Veteran gynaecologist and Nairobi Hospital director Dr Job Obwaka has died at the age of 83.
He passed away this evening at 7:00 pm at the very facility where he served patients for decades, his wife, Everose Obwaka, confirmed.
Hospital sources said he was brought in unconscious and was pronounced dead on arrival.
His death comes just six weeks after his dramatic arrest outside his surgery. This case shook Kenya’s medical fraternity and raised questions about the governance of one of the country’s most prestigious private hospitals.
Dr Obwaka had been receiving medical care since mid-March after collapsing at the Milimani Law Courts while awaiting arraignment over disputed charges of falsifying hospital records. He was rushed to Nairobi Hospital’s intensive care unit by ambulance. Despite treatment, his condition deteriorated over several weeks.

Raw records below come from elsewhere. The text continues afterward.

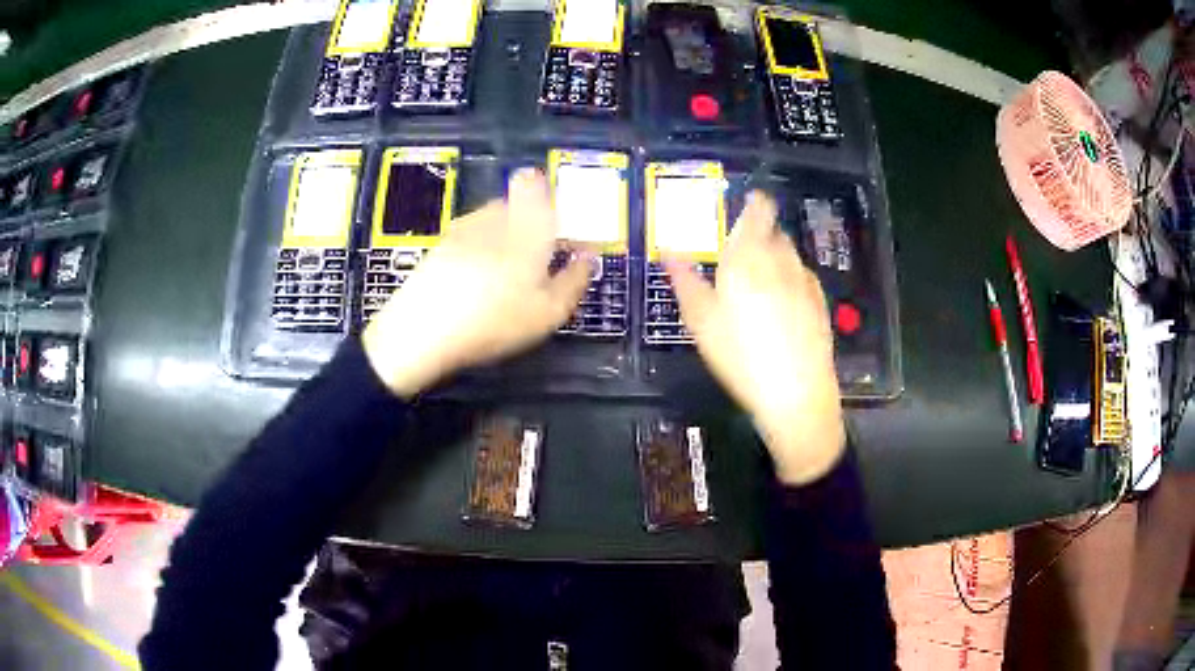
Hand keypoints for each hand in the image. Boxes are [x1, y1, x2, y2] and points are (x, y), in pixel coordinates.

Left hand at [363, 169, 590, 397]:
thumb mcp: (548, 313)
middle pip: (517, 200)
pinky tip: (478, 279)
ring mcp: (464, 227)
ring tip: (506, 273)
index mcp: (529, 224)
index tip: (559, 226)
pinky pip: (471, 235)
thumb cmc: (496, 320)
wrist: (423, 330)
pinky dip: (480, 248)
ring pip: (493, 217)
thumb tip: (587, 258)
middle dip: (531, 221)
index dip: (549, 196)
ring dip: (505, 233)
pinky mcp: (442, 244)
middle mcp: (495, 216)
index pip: (538, 185)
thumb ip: (574, 280)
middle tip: (536, 258)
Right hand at [665, 192, 845, 485]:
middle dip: (759, 234)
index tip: (749, 201)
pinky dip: (791, 278)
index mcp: (749, 258)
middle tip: (741, 251)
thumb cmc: (741, 356)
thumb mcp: (701, 322)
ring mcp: (805, 282)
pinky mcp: (819, 304)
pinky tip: (781, 302)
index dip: (755, 202)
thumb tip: (668, 251)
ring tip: (759, 279)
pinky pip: (803, 277)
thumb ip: (685, 281)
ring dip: (775, 255)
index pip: (758, 212)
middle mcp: (781, 261)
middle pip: (774, 232)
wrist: (796, 393)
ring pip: (789, 254)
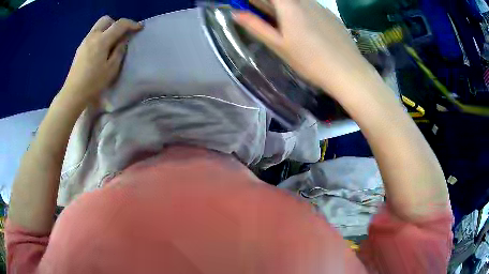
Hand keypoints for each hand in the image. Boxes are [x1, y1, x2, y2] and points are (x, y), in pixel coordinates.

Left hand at [59, 16, 142, 106]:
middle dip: (116, 24)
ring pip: (98, 27)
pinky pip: (92, 35)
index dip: (131, 24)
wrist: (73, 93)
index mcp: (102, 40)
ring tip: (110, 44)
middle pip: (106, 20)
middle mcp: (92, 36)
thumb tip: (123, 40)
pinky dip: (99, 37)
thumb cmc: (93, 83)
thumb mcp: (111, 69)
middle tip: (119, 36)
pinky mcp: (79, 48)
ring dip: (107, 30)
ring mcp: (84, 42)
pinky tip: (99, 51)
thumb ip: (119, 51)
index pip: (120, 24)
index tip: (139, 28)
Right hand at [234, 0, 377, 99]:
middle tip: (262, 16)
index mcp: (289, 5)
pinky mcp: (330, 15)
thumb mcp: (278, 45)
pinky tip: (305, 29)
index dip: (258, 1)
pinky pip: (309, 5)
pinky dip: (299, 10)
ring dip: (283, 6)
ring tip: (283, 25)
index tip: (249, 8)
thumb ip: (256, 26)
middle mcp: (305, 0)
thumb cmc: (310, 61)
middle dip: (268, 4)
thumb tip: (236, 13)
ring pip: (296, 1)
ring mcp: (320, 6)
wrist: (348, 72)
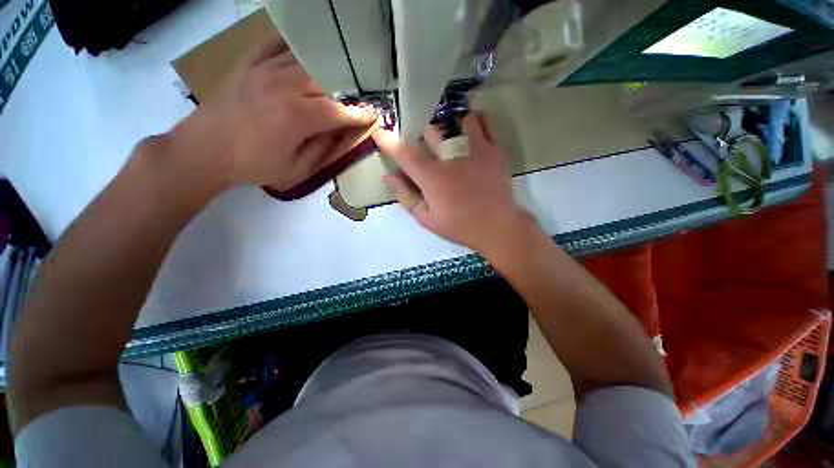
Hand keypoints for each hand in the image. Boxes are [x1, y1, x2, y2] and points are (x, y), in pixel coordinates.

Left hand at [169, 35, 376, 190]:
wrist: (202, 151)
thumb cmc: (253, 166)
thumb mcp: (295, 169)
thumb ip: (322, 150)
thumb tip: (343, 135)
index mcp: (296, 117)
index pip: (338, 111)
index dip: (358, 114)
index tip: (372, 116)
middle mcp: (283, 86)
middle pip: (325, 81)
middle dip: (344, 92)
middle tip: (354, 101)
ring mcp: (263, 71)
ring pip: (305, 62)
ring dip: (325, 72)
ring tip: (336, 80)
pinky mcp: (248, 65)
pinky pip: (275, 46)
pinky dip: (293, 47)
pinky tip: (303, 55)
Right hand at [373, 112, 537, 254]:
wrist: (497, 227)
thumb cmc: (459, 226)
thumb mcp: (427, 219)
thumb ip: (406, 197)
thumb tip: (389, 177)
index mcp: (432, 177)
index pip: (405, 153)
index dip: (389, 141)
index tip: (380, 132)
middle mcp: (452, 157)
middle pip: (431, 130)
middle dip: (420, 130)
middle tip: (419, 137)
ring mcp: (476, 150)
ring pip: (458, 120)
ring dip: (448, 124)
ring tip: (447, 133)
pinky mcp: (494, 150)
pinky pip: (486, 122)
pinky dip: (475, 120)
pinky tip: (469, 127)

A Nairobi Hospital board member confirmed his death, saying: “He fought to serve his patients until his last breath.”
On March 14, 2026, detectives arrested the octogenarian doctor at the NSSF Building parking bay on Bishops Road. He was detained for three nights at Muthaiga Police Station and charged alongside three others with allegedly falsifying a register of members of the Kenya Hospital Association, which runs Nairobi Hospital.
The arrest drew sharp reactions from the medical fraternity. The Kenya Medical Association warned of the “criminalisation of doctors,” while the Law Society of Kenya termed the move heavy-handed.
Dr Obwaka, an alumnus of the University of Nairobi (MBChB 1975, MMed 1983), was a respected mentor and a vocal critic of what he described as repeated defiance of court rulings by hospital management.
He leaves behind a five-decade legacy of delivering thousands of babies and training generations of doctors.
His death inside the institution he sought to reform marks a tragic turn in a governance dispute that remains unresolved.